Dataset entries:
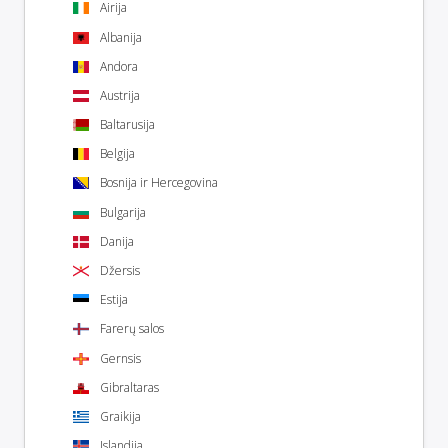
Airija
Albanija
Andora
Austrija
Baltarusija
Belgija
Bosnija ir Hercegovina
Bulgarija
Danija
Džersis
Estija
Farerų salos
Gernsis
Gibraltaras
Graikija
Islandija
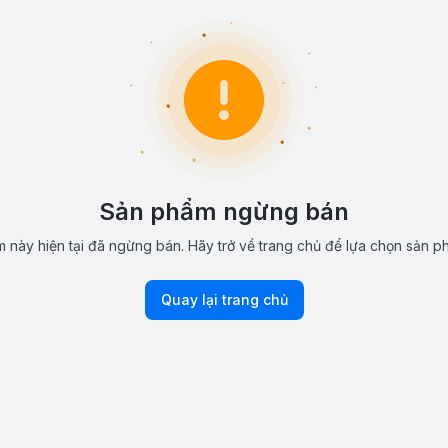
Sản phẩm ngừng bán
 này hiện tại đã ngừng bán. Hãy trở về trang chủ để lựa chọn sản p
Quay lại trang chủ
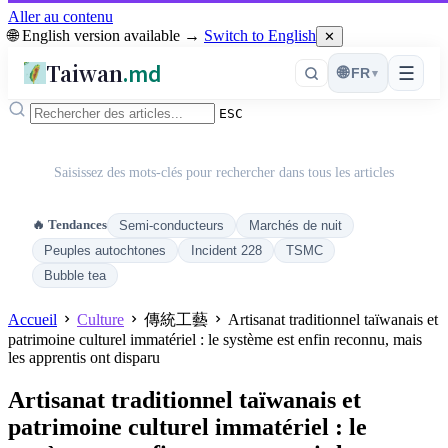
Aller au contenu
🌐 English version available →
Switch to English
✕
Taiwan
.md
☰
🌐
FR
▾
ESC
Saisissez des mots-clés pour rechercher dans tous les articles
🔥 Tendances
Semi-conducteurs
Marchés de nuit
Peuples autochtones
Incident 228
TSMC
Bubble tea
Accueil
Culture
傳統工藝
Artisanat traditionnel taïwanais et
patrimoine culturel immatériel : le système est enfin reconnu, mais
les apprentis ont disparu
Artisanat traditionnel taïwanais et
patrimoine culturel immatériel : le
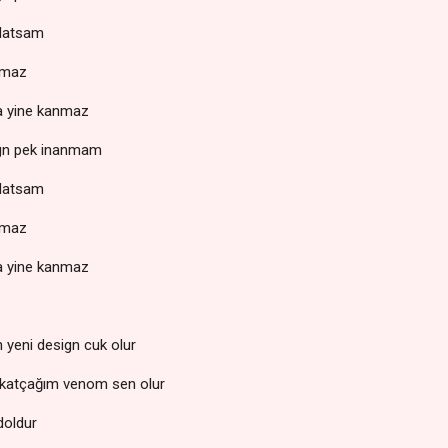
anlatsam
lmaz
a yine kanmaz
sign pek inanmam
anlatsam
lmaz
a yine kanmaz
n yeni design cuk olur
 katçağım venom sen olur
doldur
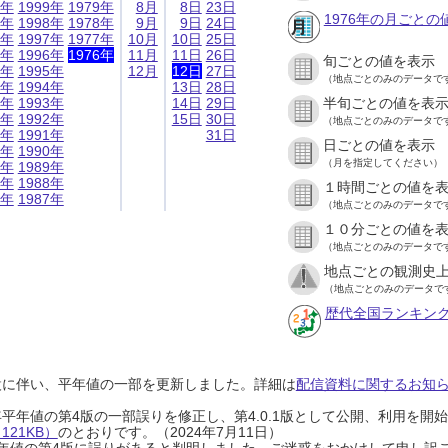
9年
1999年
1979年
8月
8日
23日
1976年の月ごとの
8年
1998年
1978年
9月
9日
24日
7年
1997年
1977年
10月
10日
25日
6年
1996年
1976年
11月
11日
26日
旬ごとの値を表示
5年
1995年
12月
12日
27日
（地点ごとのみのデータで
4年
1994年
13日
28日
3年
1993年
14日
29日
半旬ごとの値を表
2年
1992年
15日
30日
（地点ごとのみのデータで
1年
1991年
31日
日ごとの値を表示
0年
1990年
（月を指定してください）
9年
1989年
8年
1988年
１時間ごとの値を
7年
1987年
（地点ごとのみのデータで
１０分ごとの値を
（地点ごとのみのデータで
地点ごとの観測史上
（地点ごとのみのデータで
歴代全国ランキン
設に伴い、平年値の一部を更新しました。詳細は
配信資料に関するお知らせ
0年平年値の第4版の一部誤りを修正し、第4.0.1版として公開、利用を
21KB）
のとおりです。（2024年7月11日）
0年平年値の第4版に誤りがあると判明しました。ご迷惑をおかけして申し訳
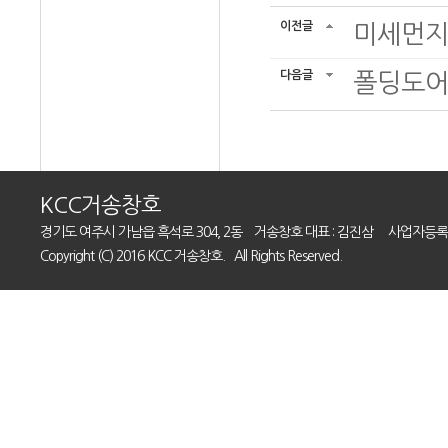
이전글
미세먼지
다음글
폴딩도어
KCC거송창호
경기도 여주시 가남읍 흑석로 304, 2동 거송창호 대표 : 김진삼 사업자등록번호 : 10
Copyright (C) 2016 KCC 거송창호. All Rights Reserved.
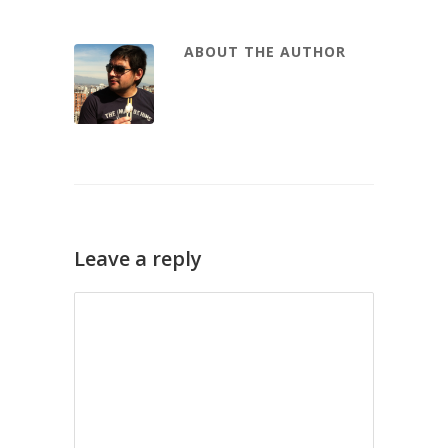
ABOUT THE AUTHOR
Leave a reply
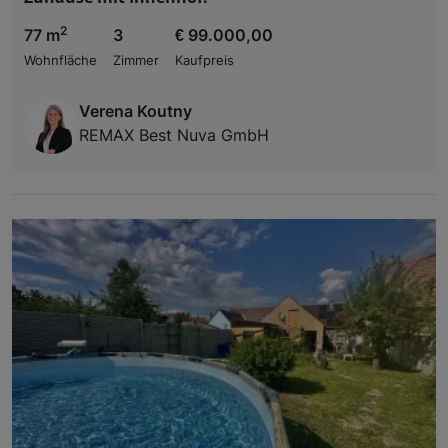
2
77 m
3
€ 99.000,00
Wohnfläche
Zimmer
Kaufpreis
Verena Koutny
REMAX Best Nuva GmbH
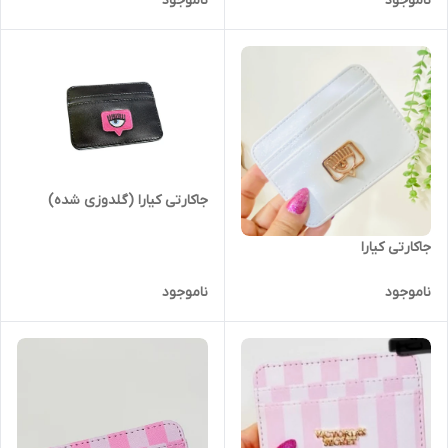
ناموجود
ناموجود
جاکارتی کیارا (گلدوزی شده)
جاکارتی کیارا
ناموجود
ناموجود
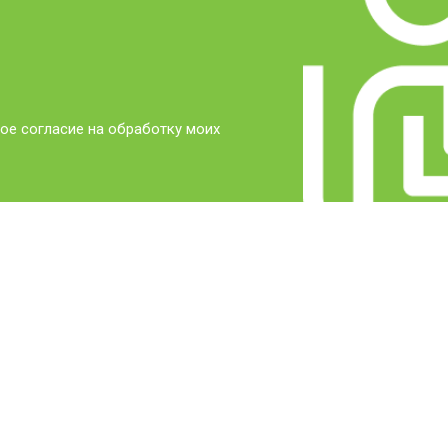
от 50 мин
о
от 100 мин
о
ое согласие на обработку моих
от 70 мин
о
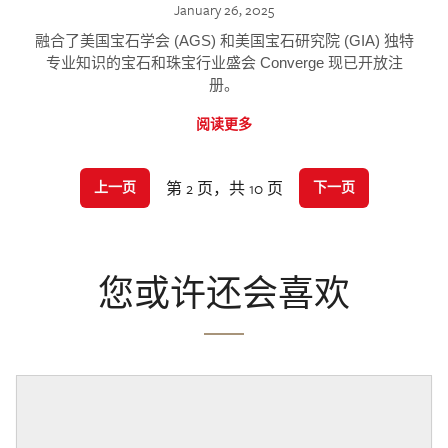
January 26, 2025
融合了美国宝石学会 (AGS) 和美国宝石研究院 (GIA) 独特
专业知识的宝石和珠宝行业盛会 Converge 现已开放注
册。
阅读更多
第 2 页，共 10 页
上一页
下一页
您或许还会喜欢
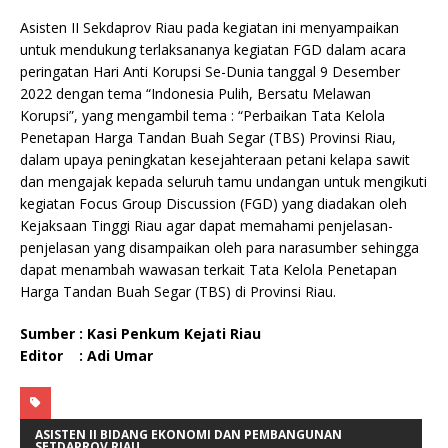
Asisten II Sekdaprov Riau pada kegiatan ini menyampaikan
untuk mendukung terlaksananya kegiatan FGD dalam acara
peringatan Hari Anti Korupsi Se-Dunia tanggal 9 Desember
2022 dengan tema “Indonesia Pulih, Bersatu Melawan
Korupsi”, yang mengambil tema : “Perbaikan Tata Kelola
Penetapan Harga Tandan Buah Segar (TBS) Provinsi Riau,
dalam upaya peningkatan kesejahteraan petani kelapa sawit
dan mengajak kepada seluruh tamu undangan untuk mengikuti
kegiatan Focus Group Discussion (FGD) yang diadakan oleh
Kejaksaan Tinggi Riau agar dapat memahami penjelasan-
penjelasan yang disampaikan oleh para narasumber sehingga
dapat menambah wawasan terkait Tata Kelola Penetapan
Harga Tandan Buah Segar (TBS) di Provinsi Riau.
Sumber : Kasi Penkum Kejati Riau
Editor : Adi Umar
ASISTEN II BIDANG EKONOMI DAN PEMBANGUNAN
SETDAPROV RIAU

Activity
Output every line of text from the entries above as a Markdown table with the columns Row and Line, numbering the rows in order and skipping blank lines. Leave the pictures out of the table.

Expected answer
| Row | Line |
|---|---|
| 1 | Airija |
| 2 | Albanija |
| 3 | Andora |
| 4 | Austrija |
| 5 | Baltarusija |
| 6 | Belgija |
| 7 | Bosnija ir Hercegovina |
| 8 | Bulgarija |
| 9 | Danija |
| 10 | Džersis |
| 11 | Estija |
| 12 | Farerų salos |
| 13 | Gernsis |
| 14 | Gibraltaras |
| 15 | Graikija |
| 16 | Islandija |
| 17 | Sản phẩm ngừng bán |
| 18 |  này hiện tại đã ngừng bán. Hãy trở về trang chủ để lựa chọn sản p |
| 19 | Quay lại trang chủ |
| 20 | Aller au contenu |
| 21 | 🌐 English version available → |
| 22 | Switch to English |
| 23 | ✕ |
| 24 | Taiwan |
| 25 | .md |
| 26 | ☰ |
| 27 | 🌐 |
| 28 | FR |
| 29 | ▾ |
| 30 | ESC |
| 31 | Saisissez des mots-clés pour rechercher dans tous les articles |
| 32 | 🔥 Tendances |
| 33 | Semi-conducteurs |
| 34 | Marchés de nuit |
| 35 | Peuples autochtones |
| 36 | Incident 228 |
| 37 | TSMC |
| 38 | Bubble tea |
| 39 | Accueil |
| 40 | Culture |
| 41 | 傳統工藝 |
| 42 | Artisanat traditionnel taïwanais et |
| 43 | patrimoine culturel immatériel : le système est enfin reconnu, mais |
| 44 | les apprentis ont disparu |
| 45 | Artisanat traditionnel taïwanais et |
| 46 | patrimoine culturel immatériel : le |
| 47 | anlatsam |
| 48 | lmaz |
| 49 | a yine kanmaz |
| 50 | sign pek inanmam |
| 51 | anlatsam |
| 52 | lmaz |
| 53 | a yine kanmaz |
| 54 | n yeni design cuk olur |
| 55 |  katçağım venom sen olur |
| 56 | doldur |
| 57 | 9年 |
| 58 | 1999年 |
| 59 | 1979年 |
| 60 | 8月 |
| 61 | 8日 |
| 62 | 23日 |
| 63 | 1976年の月ごとの |
| 64 | 8年 |
| 65 | 1998年 |
| 66 | 1978年 |
| 67 | 9月 |
| 68 | 9日 |
| 69 | 24日 |
| 70 | 7年 |
| 71 | 1997年 |
| 72 | 1977年 |
| 73 | 10月 |
| 74 | 10日 |
| 75 | 25日 |
| 76 | 6年 |
| 77 | 1996年 |
| 78 | 1976年 |
| 79 | 11月 |
| 80 | 11日 |
| 81 | 26日 |
| 82 | 旬ごとの値を表示 |
| 83 | 5年 |
| 84 | 1995年 |
| 85 | 12月 |
| 86 | 12日 |
| 87 | 27日 |
| 88 | （地点ごとのみのデータで |
| 89 | 4年 |
| 90 | 1994年 |
| 91 | 13日 |
| 92 | 28日 |
| 93 | 3年 |
| 94 | 1993年 |
| 95 | 14日 |
| 96 | 29日 |
| 97 | 半旬ごとの値を表 |
| 98 | 2年 |
| 99 | 1992年 |
| 100 | 15日 |
| 101 | 30日 |
| 102 | （地点ごとのみのデータで |
| 103 | 1年 |
| 104 | 1991年 |
| 105 | 31日 |
| 106 | 日ごとの値を表示 |
| 107 | 0年 |
| 108 | 1990年 |
| 109 | （月を指定してください） |
| 110 | 9年 |
| 111 | 1989年 |
| 112 | 8年 |
| 113 | 1988年 |
| 114 | １時間ごとの値を |
| 115 | 7年 |
| 116 | 1987年 |
| 117 | （地点ごとのみのデータで |
| 118 | １０分ごとの値を |
| 119 | （地点ごとのみのデータで |
| 120 | 地点ごとの観測史上 |
| 121 | （地点ごとのみのデータで |
| 122 | 歴代全国ランキン |
| 123 | 設に伴い、平年値の一部を更新しました。詳細は |
| 124 | 配信資料に関するお知らせ |
| 125 | 0年平年値の第4版の一部誤りを修正し、第4.0.1版として公開、利用を |
| 126 | 21KB） |
| 127 | のとおりです。（2024年7月11日） |
| 128 | 0年平年値の第4版に誤りがあると判明しました。ご迷惑をおかけして申し訳 |
| 129 | 이전글 |
| 130 | 미세먼지 |
| 131 | 다음글 |
| 132 | 폴딩도어 |
| 133 | KCC거송창호 |
| 134 | 경기도 여주시 가남읍 흑석로 304, 2동 거송창호 대표 : 김진삼 사업자등록번호 : 10 |
| 135 | Copyright (C) 2016 KCC 거송창호. All Rights Reserved. |
| 136 | ABOUT THE AUTHOR |
| 137 | Leave a reply |
| 138 | 2 |
| 139 | 77 m |
| 140 | 3 |
| 141 | € 99.000,00 |
| 142 | Wohnfläche |
| 143 | Zimmer |
| 144 | Kaufpreis |
| 145 | Verena Koutny |
| 146 | REMAX Best Nuva GmbH |
| 147 | ناموجود |
| 148 | ناموجود |
| 149 | جاکارتی کیارا (گلدوزی شده) |
| 150 | جاکارتی کیارا |
| 151 | ناموجود |
| 152 | ناموجود |
| 153 | от 50 мин |
| 154 | о |
| 155 | от 100 мин |
| 156 | о |
| 157 | ое согласие на обработку моих |
| 158 | от 70 мин |
| 159 | о |
| 160 | January 26, 2025 |
| 161 | 融合了美国宝石学会 (AGS) 和美国宝石研究院 (GIA) 独特 |
| 162 | 专业知识的宝石和珠宝行业盛会 Converge 现已开放注 |
| 163 | 册。 |
| 164 | 阅读更多 |
| 165 | 第 2 页，共 10 页 |
| 166 | 上一页 |
| 167 | 下一页 |
| 168 | 您或许还会喜欢 |
| 169 | Asisten II Sekdaprov Riau pada kegiatan ini menyampaikan |
| 170 | untuk mendukung terlaksananya kegiatan FGD dalam acara |
| 171 | peringatan Hari Anti Korupsi Se-Dunia tanggal 9 Desember |
| 172 | 2022 dengan tema “Indonesia Pulih, Bersatu Melawan |
| 173 | Korupsi”, yang mengambil tema : “Perbaikan Tata Kelola |
| 174 | Penetapan Harga Tandan Buah Segar (TBS) Provinsi Riau, |
| 175 | dalam upaya peningkatan kesejahteraan petani kelapa sawit |
| 176 | dan mengajak kepada seluruh tamu undangan untuk mengikuti |
| 177 | kegiatan Focus Group Discussion (FGD) yang diadakan oleh |
| 178 | Kejaksaan Tinggi Riau agar dapat memahami penjelasan- |
| 179 | penjelasan yang disampaikan oleh para narasumber sehingga |
| 180 | dapat menambah wawasan terkait Tata Kelola Penetapan |
| 181 | Harga Tandan Buah Segar (TBS) di Provinsi Riau. |
| 182 | Sumber : Kasi Penkum Kejati Riau |
| 183 | Editor : Adi Umar |
| 184 | ASISTEN II BIDANG EKONOMI DAN PEMBANGUNAN |
| 185 | SETDAPROV RIAU |